DOCUMENT SECTION START

I'm cleaning some of the Python code I wrote when I was...not as knowledgeable. Primarily I am killing some of the complexity that stemmed from an incomplete understanding of threading in Python. I need to make a list of items thread-safe, and I'd like to do it via immutable lists, instead of the usual locking approach. I know that immutable objects are very special with regard to threading because all the thread-safety issues surrounding incomplete state changes simply disappear.

So, I ask: is the following code thread-safe?

class ImmutableList(object):
    def __init__(self):
        self._list = ()

    def __iter__(self):
        return self._list.__iter__()

    def append(self, x):
        self._list = self._list + tuple([x])

I think it is, because a new list is constructed each time. If the list is updated while another thread is iterating through it, the old list will continue to be used for the remainder of the iteration. This is fine by me, but may not be for everyone.

Also, is this a good idea? I only want to apply this to a few situations where the list size is small, and the lists aren't changed much (event listeners spring to mind).

+10  A: 

First of all, appending to a list is already thread-safe in the CPython reference implementation of the Python programming language. In other words, while the language specification doesn't require that the list class be thread-safe, it is anyway. So unless you're using Jython or IronPython or some other Python implementation like that, then you're fine.

Second, you'd also need to overload the other list operations, such as __setitem__ and __setslice__, etc. I'm assuming that your implementation handles this.

Finally, the answer to your question is no: your code isn't thread safe. Consider the following situation:

  • Your list contains (5, 6)
  • Thread 1 tries to append 7, and Thread 2 tries to append 8
  • Thread 1 constructs another tuple (5, 6, 7) and before that can be assigned to _list, there's a context switch
  • Thread 2 performs its assignment, so the list is now (5, 6, 8)
  • Thread 1 gets control of the CPU back and assigns to _list, overwriting the previous append. The list is now (5, 6, 7) and the 8 has been lost.

DOCUMENT SECTION END

→ **REQUIREMENT 1**
Decide whether each statement below agrees with the forum thread on immutable lists in Python. Answer yes or no for each, and quote the words from the thread that settle it.
(a) The asker intends to use the immutable list only where lists are small and seldom changed.
(b) The reply says the Python language specification requires the list class to be thread-safe.
(c) In the reply's scenario, the value 7 ends up lost.
→ **REQUIREMENT 2**
Render part of the records as a Markdown table with two columns, Row and Line, giving each line its own numbered row and leaving out blank lines. Begin at the first line of the records and stop after the line that contains "polis asuransi yang".

DATA FOR THIS TASK START

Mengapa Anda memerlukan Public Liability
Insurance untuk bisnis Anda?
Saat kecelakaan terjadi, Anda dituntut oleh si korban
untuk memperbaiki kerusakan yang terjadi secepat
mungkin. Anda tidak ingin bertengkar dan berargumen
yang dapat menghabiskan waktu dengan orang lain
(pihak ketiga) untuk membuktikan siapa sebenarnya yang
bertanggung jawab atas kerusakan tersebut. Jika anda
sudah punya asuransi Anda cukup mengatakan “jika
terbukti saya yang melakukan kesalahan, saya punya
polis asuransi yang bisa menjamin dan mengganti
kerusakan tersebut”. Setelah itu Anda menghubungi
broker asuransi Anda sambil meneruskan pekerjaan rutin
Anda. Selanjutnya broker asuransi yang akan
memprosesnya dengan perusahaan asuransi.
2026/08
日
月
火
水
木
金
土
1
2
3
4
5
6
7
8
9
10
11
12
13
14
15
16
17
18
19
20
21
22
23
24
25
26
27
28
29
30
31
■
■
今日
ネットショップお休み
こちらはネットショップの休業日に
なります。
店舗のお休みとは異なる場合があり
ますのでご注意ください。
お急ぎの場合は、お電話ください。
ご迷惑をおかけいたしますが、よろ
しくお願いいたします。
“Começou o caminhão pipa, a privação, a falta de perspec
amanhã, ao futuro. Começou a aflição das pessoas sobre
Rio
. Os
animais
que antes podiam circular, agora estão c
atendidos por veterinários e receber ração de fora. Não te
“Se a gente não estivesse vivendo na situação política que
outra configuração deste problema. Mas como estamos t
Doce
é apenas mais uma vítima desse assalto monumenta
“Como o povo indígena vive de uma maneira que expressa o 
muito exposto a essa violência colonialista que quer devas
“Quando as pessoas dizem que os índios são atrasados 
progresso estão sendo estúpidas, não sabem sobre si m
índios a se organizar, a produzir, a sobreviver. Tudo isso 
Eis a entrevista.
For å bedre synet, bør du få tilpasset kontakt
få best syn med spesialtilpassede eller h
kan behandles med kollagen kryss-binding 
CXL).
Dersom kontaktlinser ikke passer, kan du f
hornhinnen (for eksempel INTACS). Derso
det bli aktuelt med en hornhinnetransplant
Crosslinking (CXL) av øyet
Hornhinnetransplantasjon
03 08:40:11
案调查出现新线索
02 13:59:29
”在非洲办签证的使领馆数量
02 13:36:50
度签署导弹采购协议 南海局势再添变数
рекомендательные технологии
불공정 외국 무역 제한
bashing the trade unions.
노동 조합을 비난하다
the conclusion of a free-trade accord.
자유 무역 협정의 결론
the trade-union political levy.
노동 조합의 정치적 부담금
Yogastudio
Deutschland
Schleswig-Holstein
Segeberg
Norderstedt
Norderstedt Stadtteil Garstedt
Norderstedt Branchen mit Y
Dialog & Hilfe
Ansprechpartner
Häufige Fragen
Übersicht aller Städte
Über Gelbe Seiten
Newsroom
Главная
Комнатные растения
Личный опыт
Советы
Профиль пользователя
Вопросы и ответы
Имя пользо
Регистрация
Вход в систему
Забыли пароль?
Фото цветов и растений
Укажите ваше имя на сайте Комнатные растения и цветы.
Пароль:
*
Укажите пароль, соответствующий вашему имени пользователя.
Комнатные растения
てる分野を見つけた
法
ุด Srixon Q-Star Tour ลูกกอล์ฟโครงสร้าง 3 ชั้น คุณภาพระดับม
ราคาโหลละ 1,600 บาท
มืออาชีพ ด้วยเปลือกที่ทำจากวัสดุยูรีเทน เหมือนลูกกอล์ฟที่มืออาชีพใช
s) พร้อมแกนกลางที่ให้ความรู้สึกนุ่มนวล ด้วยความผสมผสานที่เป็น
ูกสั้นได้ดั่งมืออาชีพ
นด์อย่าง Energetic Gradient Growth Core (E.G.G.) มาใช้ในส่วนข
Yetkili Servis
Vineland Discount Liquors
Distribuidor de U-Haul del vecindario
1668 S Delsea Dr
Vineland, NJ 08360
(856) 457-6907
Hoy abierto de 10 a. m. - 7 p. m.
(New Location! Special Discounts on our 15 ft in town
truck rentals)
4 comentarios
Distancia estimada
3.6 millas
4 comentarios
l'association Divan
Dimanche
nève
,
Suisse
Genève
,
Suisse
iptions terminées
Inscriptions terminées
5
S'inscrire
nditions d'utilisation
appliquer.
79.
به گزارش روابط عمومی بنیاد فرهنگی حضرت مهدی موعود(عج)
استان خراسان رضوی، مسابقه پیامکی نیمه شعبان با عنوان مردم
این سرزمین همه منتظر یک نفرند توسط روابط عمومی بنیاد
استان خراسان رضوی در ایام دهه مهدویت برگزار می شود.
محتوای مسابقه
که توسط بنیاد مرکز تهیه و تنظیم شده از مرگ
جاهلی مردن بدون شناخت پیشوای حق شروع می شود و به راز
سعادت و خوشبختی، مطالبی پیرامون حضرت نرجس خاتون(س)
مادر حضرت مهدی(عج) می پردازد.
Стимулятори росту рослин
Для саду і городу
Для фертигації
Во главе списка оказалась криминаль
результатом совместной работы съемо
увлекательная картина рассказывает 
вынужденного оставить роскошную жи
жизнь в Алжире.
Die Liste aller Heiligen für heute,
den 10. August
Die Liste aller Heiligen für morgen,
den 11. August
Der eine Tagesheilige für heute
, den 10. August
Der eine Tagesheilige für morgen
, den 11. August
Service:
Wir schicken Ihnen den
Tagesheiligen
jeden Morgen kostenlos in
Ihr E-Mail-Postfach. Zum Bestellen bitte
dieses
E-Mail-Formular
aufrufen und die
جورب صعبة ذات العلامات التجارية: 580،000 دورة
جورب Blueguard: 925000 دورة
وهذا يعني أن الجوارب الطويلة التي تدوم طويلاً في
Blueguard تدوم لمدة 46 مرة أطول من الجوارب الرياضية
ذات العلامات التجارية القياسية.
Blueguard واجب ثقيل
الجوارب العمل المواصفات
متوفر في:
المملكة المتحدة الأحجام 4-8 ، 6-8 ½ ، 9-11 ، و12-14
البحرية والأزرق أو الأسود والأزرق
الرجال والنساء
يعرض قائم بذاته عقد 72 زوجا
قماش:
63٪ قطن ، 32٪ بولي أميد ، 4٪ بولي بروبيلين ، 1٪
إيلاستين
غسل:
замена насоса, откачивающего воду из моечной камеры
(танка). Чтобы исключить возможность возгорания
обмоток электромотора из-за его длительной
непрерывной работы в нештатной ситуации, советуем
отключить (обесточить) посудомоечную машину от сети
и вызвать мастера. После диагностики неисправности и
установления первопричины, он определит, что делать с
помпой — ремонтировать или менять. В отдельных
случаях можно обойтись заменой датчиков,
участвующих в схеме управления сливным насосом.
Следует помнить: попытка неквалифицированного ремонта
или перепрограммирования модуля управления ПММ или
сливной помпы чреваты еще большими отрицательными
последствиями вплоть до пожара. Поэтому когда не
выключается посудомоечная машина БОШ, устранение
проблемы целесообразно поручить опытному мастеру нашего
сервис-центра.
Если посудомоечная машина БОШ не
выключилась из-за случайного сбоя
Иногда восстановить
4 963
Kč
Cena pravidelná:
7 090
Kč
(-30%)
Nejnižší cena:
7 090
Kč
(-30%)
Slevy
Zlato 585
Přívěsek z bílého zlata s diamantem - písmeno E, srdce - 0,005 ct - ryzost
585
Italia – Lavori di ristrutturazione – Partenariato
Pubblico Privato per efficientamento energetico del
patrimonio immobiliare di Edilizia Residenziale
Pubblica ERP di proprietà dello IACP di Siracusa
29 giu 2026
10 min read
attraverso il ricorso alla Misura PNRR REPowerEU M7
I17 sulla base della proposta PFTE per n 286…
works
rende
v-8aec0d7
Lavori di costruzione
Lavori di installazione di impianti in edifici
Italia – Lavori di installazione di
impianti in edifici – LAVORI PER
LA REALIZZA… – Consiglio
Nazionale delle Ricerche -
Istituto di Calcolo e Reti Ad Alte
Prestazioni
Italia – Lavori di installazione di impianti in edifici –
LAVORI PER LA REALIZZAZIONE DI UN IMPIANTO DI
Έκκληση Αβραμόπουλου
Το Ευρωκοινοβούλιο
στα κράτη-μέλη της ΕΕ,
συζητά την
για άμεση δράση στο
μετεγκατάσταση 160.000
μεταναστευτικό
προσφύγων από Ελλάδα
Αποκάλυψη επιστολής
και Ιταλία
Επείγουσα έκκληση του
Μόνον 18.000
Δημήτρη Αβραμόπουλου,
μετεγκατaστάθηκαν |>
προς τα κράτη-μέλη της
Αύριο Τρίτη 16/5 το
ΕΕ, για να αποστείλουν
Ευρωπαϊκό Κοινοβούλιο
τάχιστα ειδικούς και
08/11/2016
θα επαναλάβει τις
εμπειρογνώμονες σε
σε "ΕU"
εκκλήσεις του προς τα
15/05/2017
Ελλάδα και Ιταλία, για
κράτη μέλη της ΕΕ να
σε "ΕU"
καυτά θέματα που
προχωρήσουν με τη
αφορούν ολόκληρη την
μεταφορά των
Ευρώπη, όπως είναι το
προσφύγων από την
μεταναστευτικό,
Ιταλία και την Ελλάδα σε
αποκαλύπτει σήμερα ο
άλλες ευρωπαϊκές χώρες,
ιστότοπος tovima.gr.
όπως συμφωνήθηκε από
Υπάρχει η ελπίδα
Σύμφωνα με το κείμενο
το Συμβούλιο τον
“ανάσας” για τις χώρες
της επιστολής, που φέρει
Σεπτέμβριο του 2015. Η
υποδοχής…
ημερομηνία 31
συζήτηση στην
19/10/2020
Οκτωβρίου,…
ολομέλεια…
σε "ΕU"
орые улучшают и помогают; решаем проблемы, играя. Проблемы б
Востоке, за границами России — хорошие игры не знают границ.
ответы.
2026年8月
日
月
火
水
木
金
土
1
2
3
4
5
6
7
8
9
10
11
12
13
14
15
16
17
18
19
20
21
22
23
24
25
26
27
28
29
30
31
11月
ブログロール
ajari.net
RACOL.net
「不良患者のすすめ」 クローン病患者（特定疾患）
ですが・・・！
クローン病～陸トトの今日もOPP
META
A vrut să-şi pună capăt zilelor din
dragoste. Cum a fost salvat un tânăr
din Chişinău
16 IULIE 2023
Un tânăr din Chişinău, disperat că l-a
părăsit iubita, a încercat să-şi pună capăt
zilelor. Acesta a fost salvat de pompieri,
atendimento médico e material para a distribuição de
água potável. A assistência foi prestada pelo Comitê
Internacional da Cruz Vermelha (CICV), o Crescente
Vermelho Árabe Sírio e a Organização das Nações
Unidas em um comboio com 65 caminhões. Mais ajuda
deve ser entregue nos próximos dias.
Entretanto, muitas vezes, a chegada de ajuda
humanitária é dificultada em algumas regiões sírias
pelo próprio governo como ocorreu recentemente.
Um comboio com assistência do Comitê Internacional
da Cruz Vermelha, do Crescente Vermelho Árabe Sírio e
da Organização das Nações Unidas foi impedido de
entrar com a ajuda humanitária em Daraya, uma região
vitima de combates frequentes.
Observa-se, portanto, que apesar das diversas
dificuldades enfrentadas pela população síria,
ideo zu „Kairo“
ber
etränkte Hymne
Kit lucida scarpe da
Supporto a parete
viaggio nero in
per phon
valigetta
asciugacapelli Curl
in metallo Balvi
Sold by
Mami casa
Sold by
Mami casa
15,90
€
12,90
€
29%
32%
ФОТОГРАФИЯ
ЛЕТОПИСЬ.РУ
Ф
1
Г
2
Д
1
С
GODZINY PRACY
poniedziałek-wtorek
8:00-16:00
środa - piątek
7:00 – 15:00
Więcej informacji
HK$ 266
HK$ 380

DATA FOR THIS TASK END

→ **WRITTEN RESPONSE 1**
(a) Yes: "I only want to apply this to a few situations where the list size is small, and the lists aren't changed much"
(b) No: "while the language specification doesn't require that the list class be thread-safe, it is anyway"
(c) No: "The list is now (5, 6, 7) and the 8 has been lost."

→ **WRITTEN RESPONSE 2**
| Row | Line |
|---|---|
| 1 | Mengapa Anda memerlukan Public Liability |
| 2 | Insurance untuk bisnis Anda? |
| 3 | Saat kecelakaan terjadi, Anda dituntut oleh si korban |
| 4 | untuk memperbaiki kerusakan yang terjadi secepat |
| 5 | mungkin. Anda tidak ingin bertengkar dan berargumen |
| 6 | yang dapat menghabiskan waktu dengan orang lain |
| 7 | (pihak ketiga) untuk membuktikan siapa sebenarnya yang |
| 8 | bertanggung jawab atas kerusakan tersebut. Jika anda |
| 9 | sudah punya asuransi Anda cukup mengatakan “jika |
| 10 | terbukti saya yang melakukan kesalahan, saya punya |
| 11 | polis asuransi yang bisa menjamin dan mengganti |